PASSAGE PROVIDED:

-- Begin --

The extra space is for two Electron apps of your choice.
Let’s start with one and see how it goes.
discord and microsoft teams 😍
You picked two of the crappiest apps ever.
That’s the point
Just install Chrome or Firefox. Problem solved.
weak. compile them
compile in tmpfs
Yup I max out 32GB building librewolf from source
and a vm or 2
You’ve clearly never lived with a cat. Your metaphor is crushed by the Kitty Expansion Theory: No piece of furniture is large enough for a cat and any other additional being.
Caching be like
Caching do indeed be like.
The kitty expansion theory is incomplete, any piece of furniture is large enough for both a cat and an additional being provided the additional being was there first
My cat would just extend perpendicular to the length of my bed so i have enough space to decide to sit on one of the two remaining sides of the bed.
Exactly. That kitty encompasses and rules over aaaalllll that couch. Surfaces and interior volume (as soon as he discovers it). No room for anybody else. Just ask him.
The other 28GB is for running chrome
Three whole tabs!!
One of the reasons I use Firefox.
horrible take IMO. firefox is using 12GB for me right now, but you have no idea how many or what kind of tabs either of us have, which makes all the difference to the point your comment has no value whatsoever.
I use Waterfox and it never uses anything near that.
and if you had the same tabs open that I have, it would use a very similar amount of ram
How come it has no value? I used to run Chrome but now I run Firefox. My browsing habits have not changed yet the memory consumption has greatly improved. It may not have any value to you but it certainly was a valuable experience for me and I made the comment hoping that it might find someone who is in the same situation as I was. I’ve got nothing to prove and nothing to gain. Anyone may run their own experiment.
Anyone may run their own experiment.
I have and Chrome uses less memory for me.
Good for you.
Just like the human eye can only register 60fps and no more, your computer can only register 4gb of RAM and no more. Anything more than that is just marketing.
Fucking /S since you clowns can’t tell.
Human eye can’t see more than 1080p anyway, so what’s the point
It doesn’t matter honestly, everyone knows humans can’t see screens at all
It honestly doesn’t matter, reality only exists in your imagination anyway.
Their vision is based on movement.
Human eye can’t see more than 8-bit colors anyway, so what’s the point
Jokes on you, because i looked into this once. I don’t know the exact ms the light-sensitive rods in human eyes need to refresh the chemical anymore but it resulted in about 70 fps, so about 13 ms i guess (the color-sensitive cones are far slower). But psycho-optical effects can drive that number up to 100 fps in LCD displays. Though it looks like you can train yourself with certain computer tasks to follow movements with your eye, being far more sensible to flickering.
According to this study, the eye can see a difference as high as 500 fps. While this is a specific scenario, it’s a scenario that could possibly happen in a video game, so I guess it means we can go to around 500 hz monitors before it becomes too much or unnessessary.

-- End --

BRIEF 1: According to the comment thread, what is the extra space for?
BRIEF 2: Could you reproduce the part of the comment thread that opens with the words containing "and if you had" and closes with "memory for me."?
BRIEF 3:
Do these statements agree with the comment thread? Answer yes or no for each, quoting the words that decide it.
(a) One commenter says Waterfox never uses anything near 12GB.
(b) The study cited in the comment thread says the eye can see a difference as high as 200 fps.
(c) The Kitty Expansion Theory, as first stated, holds that no piece of furniture is large enough for a cat and any other additional being.

SUPPLIED DATA:

-- Begin --

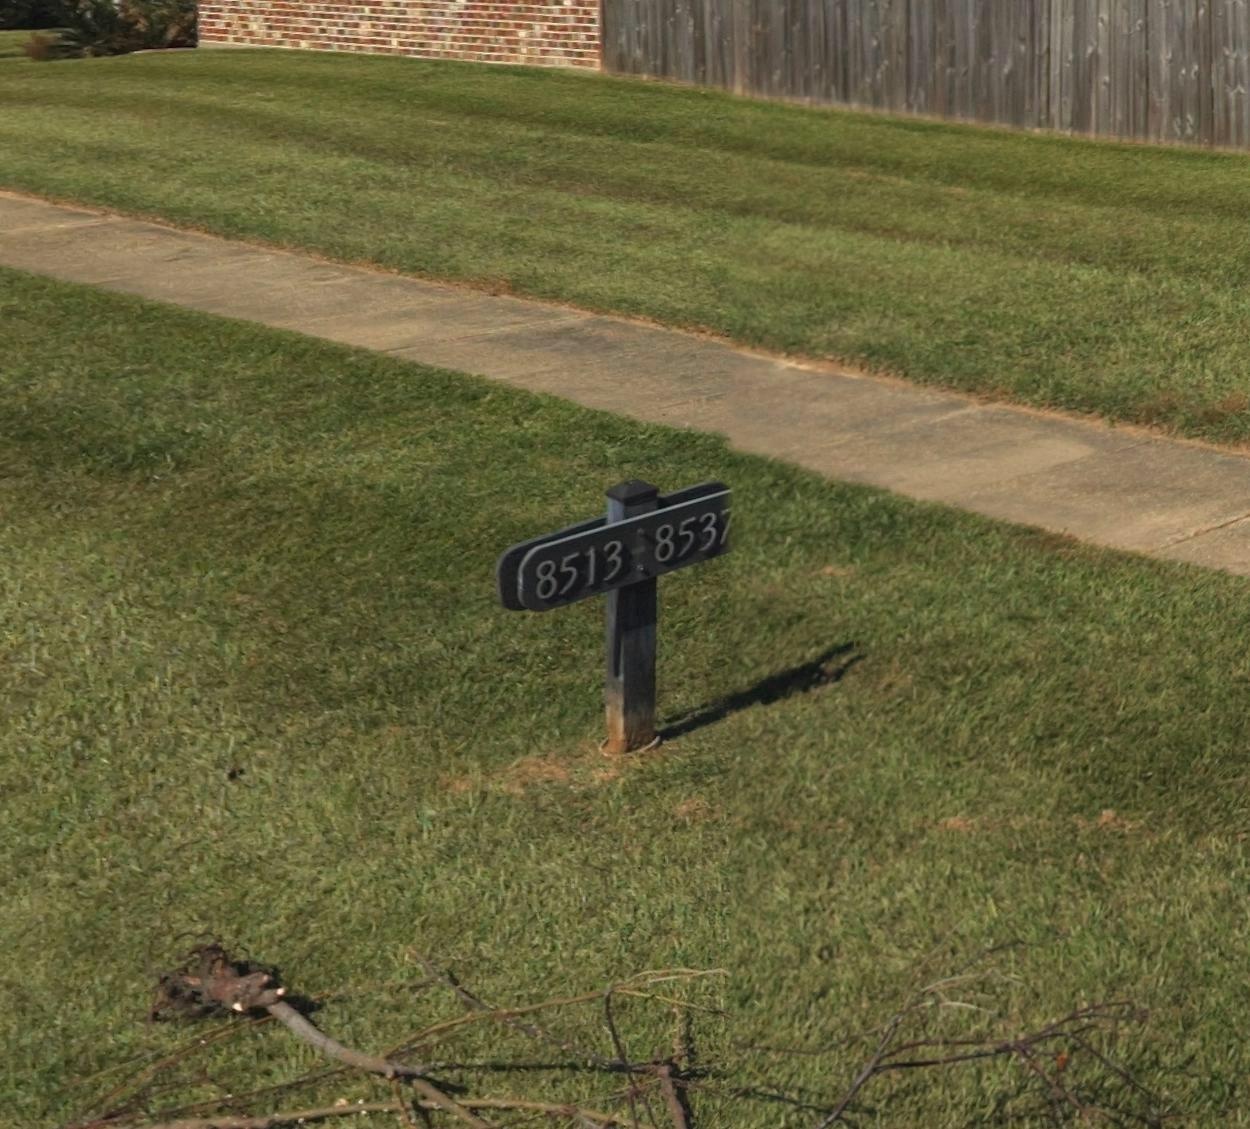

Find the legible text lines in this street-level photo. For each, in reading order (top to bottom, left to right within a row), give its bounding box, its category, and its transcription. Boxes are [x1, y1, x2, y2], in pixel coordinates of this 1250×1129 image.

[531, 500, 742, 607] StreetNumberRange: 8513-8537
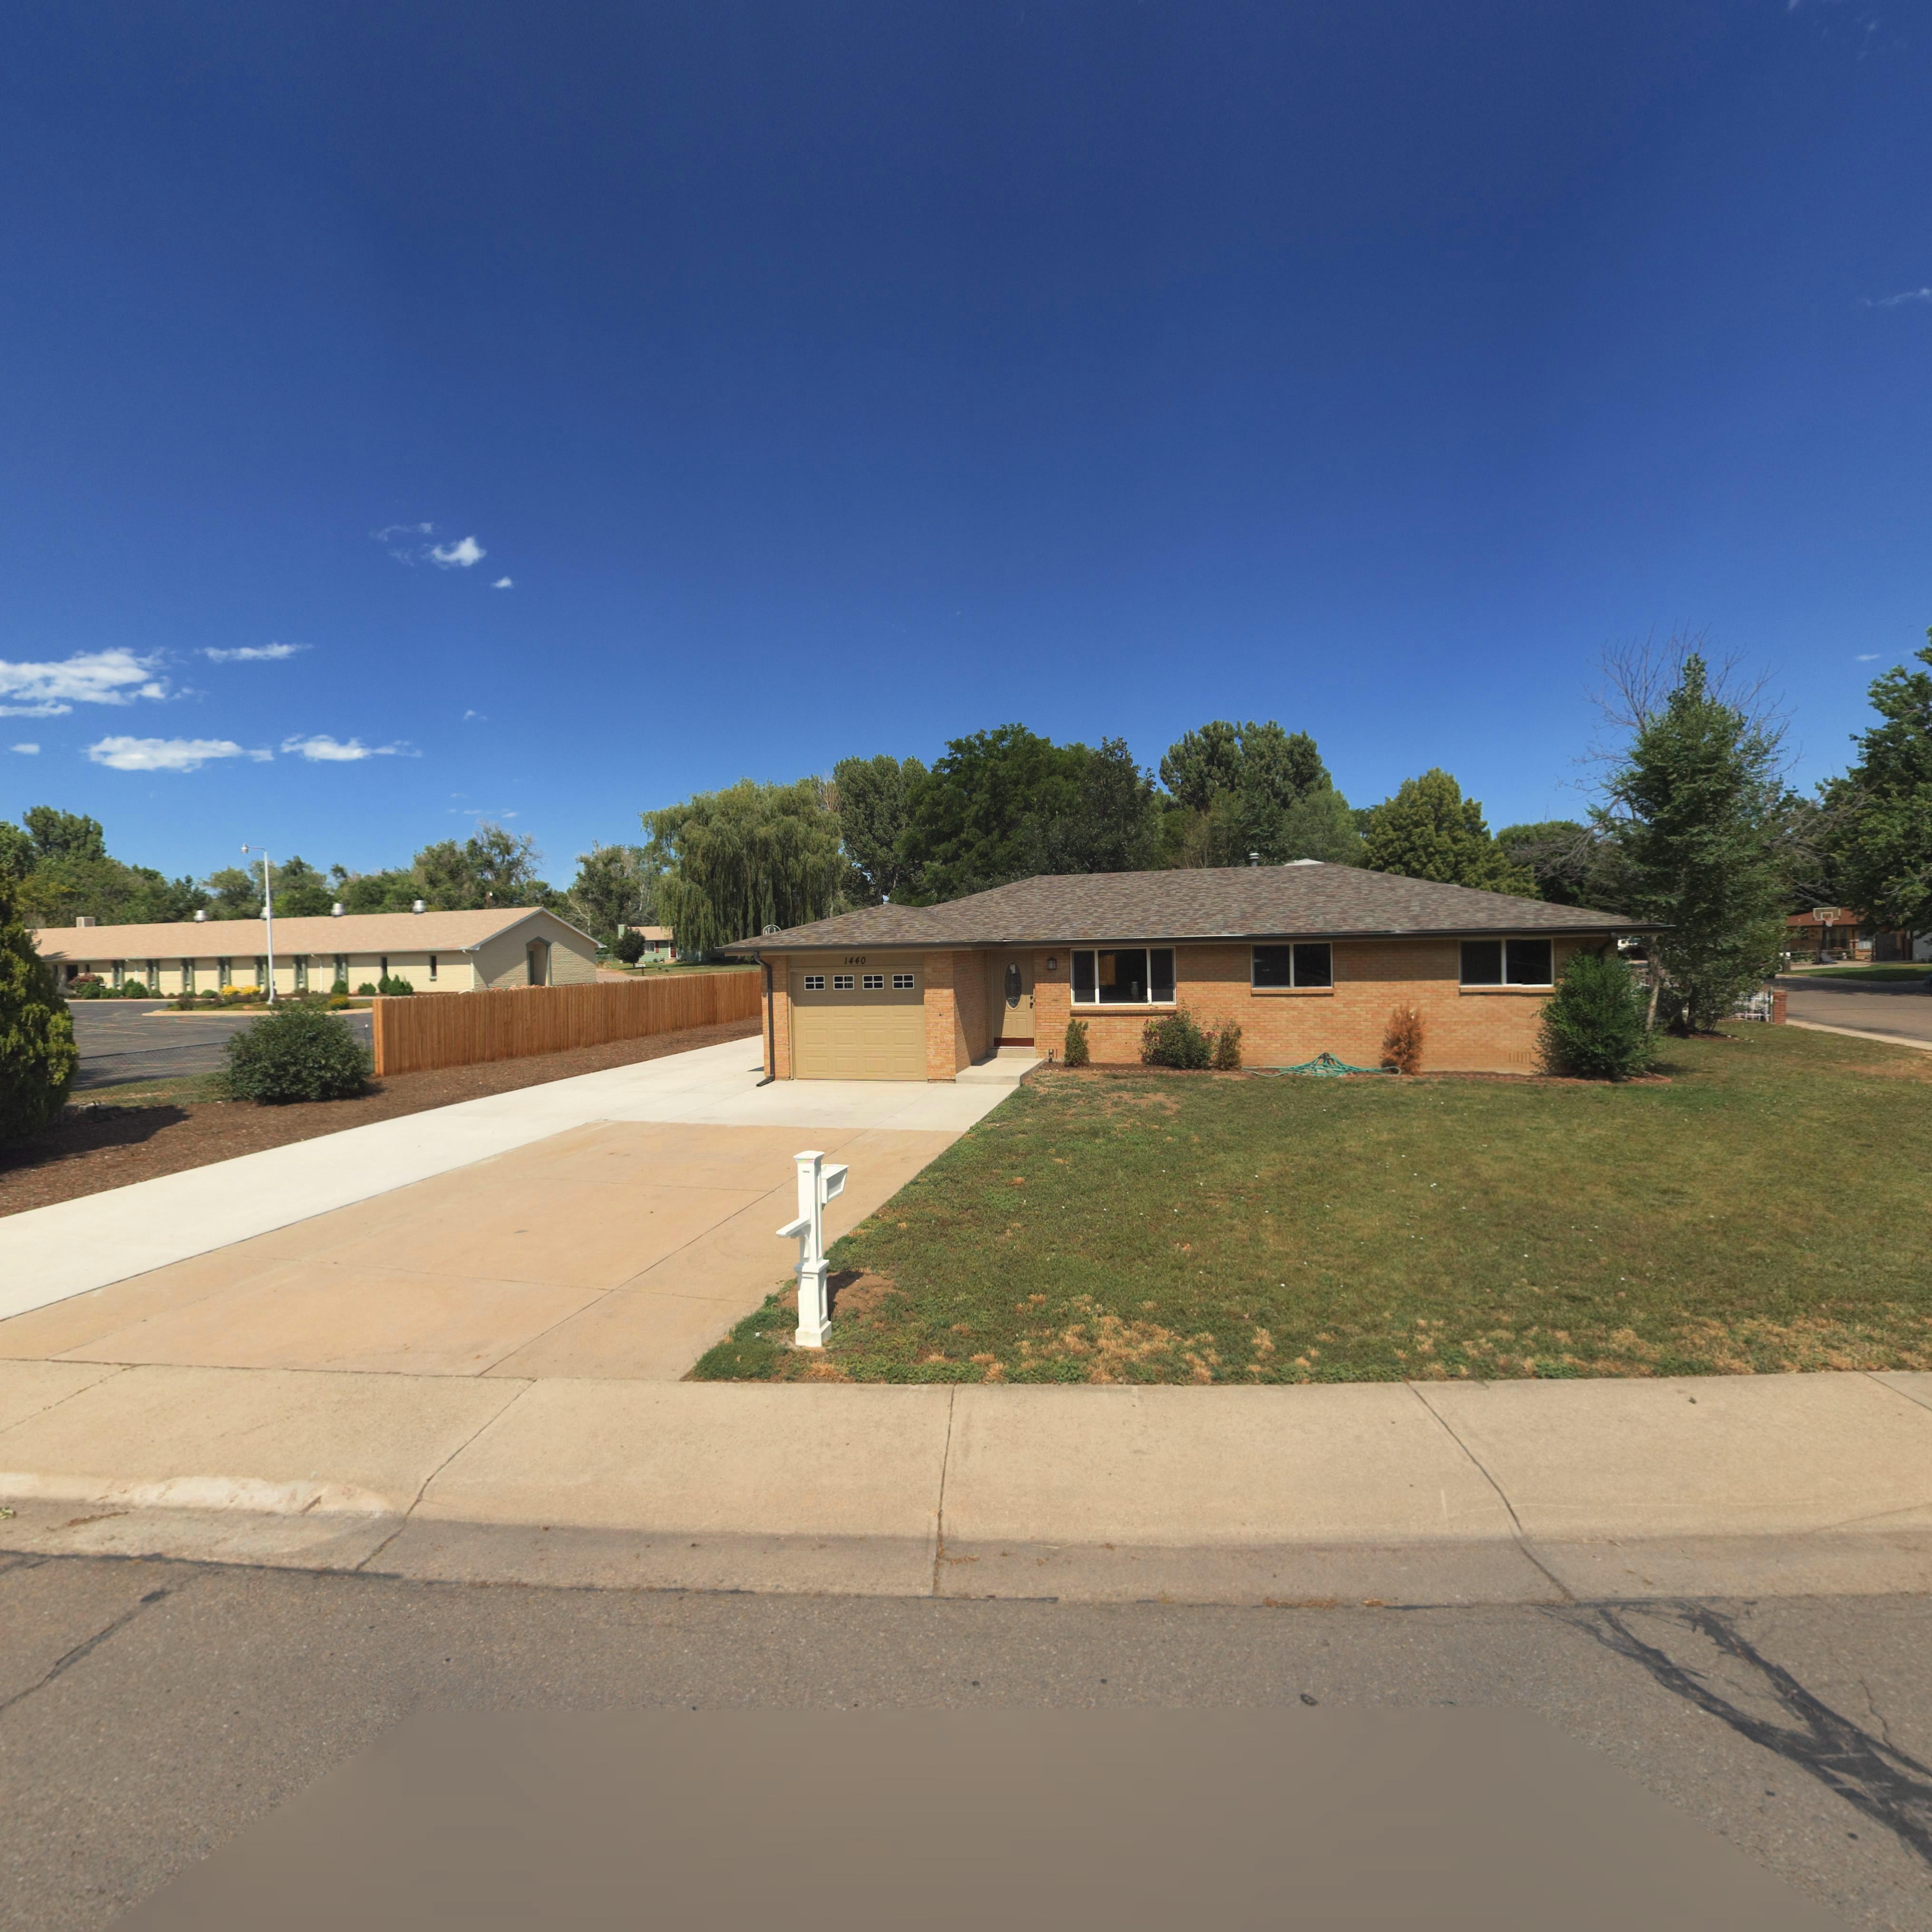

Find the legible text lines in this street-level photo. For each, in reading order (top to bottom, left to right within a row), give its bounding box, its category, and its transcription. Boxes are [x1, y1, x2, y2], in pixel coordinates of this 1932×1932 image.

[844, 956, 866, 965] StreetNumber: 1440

-- End --

FULL ANSWER 1: It is for two Electron apps of your choice.

FULL ANSWER 2:
and if you had the same tabs open that I have, it would use a very similar amount of ram
How come it has no value? I used to run Chrome but now I run Firefox. My browsing habits have not changed yet the memory consumption has greatly improved. It may not have any value to you but it certainly was a valuable experience for me and I made the comment hoping that it might find someone who is in the same situation as I was. I’ve got nothing to prove and nothing to gain. Anyone may run their own experiment.
Anyone may run their own experiment.
I have and Chrome uses less memory for me.

FULL ANSWER 3:
(a) Yes: "I use Waterfox and it never uses anything near that."
(b) No: "the eye can see a difference as high as 500 fps."
(c) Yes: "No piece of furniture is large enough for a cat and any other additional being."